FirstEnergy serves about 6 million customers in Ohio, Pennsylvania, New Jersey, West Virginia, Maryland, and New York, mainly within PJM. That footprint means its view carries weight in the region’s evolving argument over load growth and cost allocation. If utilities believe existing customers could end up subsidizing data center expansion, pressure will build for tougher tariffs, more direct large-load contracting models, or stricter standards for proving project readiness before grid capacity is reserved.
The affordability and political backdrop is already tightening
The company’s pushback comes at a moment when affordability concerns are becoming harder to separate from reliability planning. According to the article, Pennsylvania Gov. Josh Shapiro said his administration will oppose rate hike requests that fail to meet legal requirements and address affordability. That is a reminder that any market design perceived to shift costs onto households and small businesses will face scrutiny from state officials, even if the original proposal is rooted in reliability concerns.

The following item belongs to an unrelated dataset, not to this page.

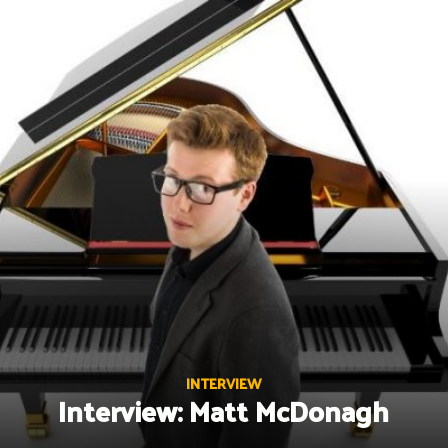
Skip
to
content
INTERVIEW
Interview: Matt McDonagh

For utilities, this creates a balancing act. They want to capture the upside of major load additions, including stronger sales growth and justification for network investment. FirstEnergy’s first-quarter results point to that opportunity. The company reported $405 million in attributable earnings, up 12.5% from a year earlier, and revenue rising to $4.2 billion from $3.8 billion. But the same growth story also raises the stakes of getting planning rules wrong. If the economics of the data center boom become politically associated with higher bills for ordinary consumers, the sector could face a backlash.
That helps explain Tierney’s insistence on aligning investment responsibility with the customer driving the demand. It is not only a commercial preference. It is also a defensive regulatory position, one that tries to preserve support for grid expansion by reducing the appearance of cross-subsidy.
What comes next for PJM and the broader market
The coming fight will likely center on whether PJM can design a backstop mechanism that preserves reliability without blurring accountability. Large customers want speed and certainty. Utilities want clarity on who pays. Regulators want to avoid bill shock. Grid operators want a workable system before demand outruns supply additions. Those priorities overlap, but not perfectly.
FirstEnergy’s intervention suggests the next phase of the data center power buildout will be shaped as much by market architecture as by physical infrastructure. Transmission lines, substations, and gas turbines may be the visible pieces, but the harder question is contractual: who is on the hook if projected demand arrives late, costs rise, or procurement decisions miss the mark?
As PJM refines its proposal, the region is effectively testing a broader national model. If direct contracting becomes the preferred answer, other markets may move the same way. If centralized backstops prevail, states and utilities will keep pressing for stronger protections against broad cost transfer. Either way, the era when explosive data center growth could be treated as just another source of load is ending. It is now a structural question for the grid itself.